Wednesday, February 1, 2023

Speaking of oracles

This is Joseph

Marginal Revolution pointed me to this quote by Peter Thiel:
[Thiel] has described British people’s affection for the state-backed health service as “Stockholm syndrome.”

The venture capitalist’s comments came during a Q&A session after a speech at the Oxford Union, a 200-year-old debating society, on Monday. He also said that the crisis-stricken health service, currently grappling with strikes and long wait times for emergency care, was making people sick and needs “market mechanisms” to fix it.

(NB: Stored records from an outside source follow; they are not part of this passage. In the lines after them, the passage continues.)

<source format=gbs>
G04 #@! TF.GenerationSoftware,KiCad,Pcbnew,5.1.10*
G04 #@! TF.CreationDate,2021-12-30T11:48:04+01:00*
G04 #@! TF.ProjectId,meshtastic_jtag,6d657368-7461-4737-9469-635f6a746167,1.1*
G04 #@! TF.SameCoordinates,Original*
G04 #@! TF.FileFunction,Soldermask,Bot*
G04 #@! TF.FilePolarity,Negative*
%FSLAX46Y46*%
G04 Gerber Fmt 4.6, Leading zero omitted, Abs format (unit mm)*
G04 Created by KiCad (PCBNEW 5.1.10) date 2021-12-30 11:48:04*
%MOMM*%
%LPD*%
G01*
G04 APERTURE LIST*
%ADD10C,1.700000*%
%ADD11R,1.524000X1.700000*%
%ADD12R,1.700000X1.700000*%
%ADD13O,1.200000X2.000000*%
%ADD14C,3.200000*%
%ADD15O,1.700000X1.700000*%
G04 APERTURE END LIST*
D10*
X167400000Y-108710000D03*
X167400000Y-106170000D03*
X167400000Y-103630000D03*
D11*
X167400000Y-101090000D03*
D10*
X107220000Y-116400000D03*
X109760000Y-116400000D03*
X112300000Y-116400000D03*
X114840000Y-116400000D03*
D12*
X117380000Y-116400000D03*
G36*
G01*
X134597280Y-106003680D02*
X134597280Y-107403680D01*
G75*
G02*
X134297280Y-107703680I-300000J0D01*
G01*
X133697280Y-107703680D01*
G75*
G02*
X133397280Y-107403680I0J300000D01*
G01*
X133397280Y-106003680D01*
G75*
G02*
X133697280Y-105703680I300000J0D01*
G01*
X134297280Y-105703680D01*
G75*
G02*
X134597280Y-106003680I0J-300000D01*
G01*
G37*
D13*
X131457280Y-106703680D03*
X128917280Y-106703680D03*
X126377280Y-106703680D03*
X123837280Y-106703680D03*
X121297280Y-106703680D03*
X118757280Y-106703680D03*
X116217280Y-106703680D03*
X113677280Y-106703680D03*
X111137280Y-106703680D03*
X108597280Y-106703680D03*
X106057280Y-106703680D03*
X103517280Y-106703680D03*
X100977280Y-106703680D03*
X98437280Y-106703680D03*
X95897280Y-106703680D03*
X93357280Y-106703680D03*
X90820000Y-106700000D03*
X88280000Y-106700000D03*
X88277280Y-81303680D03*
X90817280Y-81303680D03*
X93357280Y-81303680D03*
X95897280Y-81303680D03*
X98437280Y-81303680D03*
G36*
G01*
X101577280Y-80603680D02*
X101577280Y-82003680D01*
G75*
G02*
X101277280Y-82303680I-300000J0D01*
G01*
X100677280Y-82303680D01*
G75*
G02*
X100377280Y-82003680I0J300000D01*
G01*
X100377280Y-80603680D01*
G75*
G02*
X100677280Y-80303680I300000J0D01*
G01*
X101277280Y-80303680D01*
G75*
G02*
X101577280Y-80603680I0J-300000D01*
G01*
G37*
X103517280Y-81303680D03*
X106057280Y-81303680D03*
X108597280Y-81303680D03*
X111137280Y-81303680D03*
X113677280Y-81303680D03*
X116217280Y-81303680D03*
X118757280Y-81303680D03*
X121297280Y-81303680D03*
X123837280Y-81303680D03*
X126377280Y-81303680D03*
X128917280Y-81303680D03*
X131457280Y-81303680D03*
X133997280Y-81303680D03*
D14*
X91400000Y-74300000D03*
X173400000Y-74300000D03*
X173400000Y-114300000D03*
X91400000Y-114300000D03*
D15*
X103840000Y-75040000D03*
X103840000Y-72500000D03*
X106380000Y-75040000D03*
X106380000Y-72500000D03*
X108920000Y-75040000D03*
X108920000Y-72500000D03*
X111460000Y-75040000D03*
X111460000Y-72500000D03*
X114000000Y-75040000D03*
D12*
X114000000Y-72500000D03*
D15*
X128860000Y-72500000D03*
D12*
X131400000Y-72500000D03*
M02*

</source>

Such mechanisms include privatizing parts of it, avoiding rationing and loosening regulations…

“In theory, you just rip the whole thing from the ground and start over,” Thiel said after an address in which he argued that a perceived fear of disruption was holding back technological and scientific developments. “In practice, you have to somehow make it all backwards-compatible in all these ridiculous British ways.” 

Let me be blunt. I can improve any pension plan by starting over and no longer needing to pay out previous obligations. It's trivial.

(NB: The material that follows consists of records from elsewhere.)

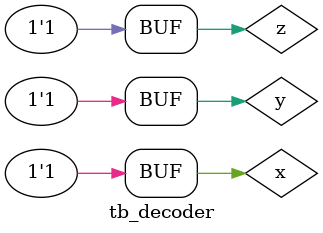
<source format=v>
`timescale 1ns/100ps

module m_3x8_encoder(out, x,y,z);

input wire x,y,z;
output wire[7:0] out;

assign out={(x&&y&&z),(x&&y&&~z),(x&&~y&&z),(x&&~y&&~z),(~x&&y&&z),(~x&&y&&~z),(~x&&~y&&z),(~x&&~y&&~z)};

endmodule

module tb_decoder;

reg x,y,z;
wire [7:0] out;

m_3x8_encoder test_encoder(out,x,y,z);

initial begin
    x=0;y=0;z=0;
    #250 x=0;y=0;z=1;
    #250 x=0;y=1;z=0;
    #250 x=0;y=1;z=1;
    #250 x=1;y=0;z=0;
    #250 x=1;y=0;z=1;
    #250 x=1;y=1;z=0;
    #250 x=1;y=1;z=1;
end

endmodule







</source>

The political challenge is that older adults have paid into the NHS their entire working life. The National Health Service (NHS) started in 1948, only a few people over 90 will have worked at any point in their career without contributing to the national health care plan. Tear it down might be ok, if and only if the new package of services are equivalent. Privatizing and avoiding rationing, together, make it hard to see how services can be maintained. Further, if a major infrastructure projects go way overtime or fail then that is one thing -- but if it is an entire healthcare system is being rebuilt there is a lot of risk inherent in loss of services or poor performance. 

How can you impose a market mechanism without these risks? Now maybe radical change is a good decision in the face of an unsustainable problem. But let us not fool ourselves that it will be  cheaper, just as comprehensive and have equal or better outcomes.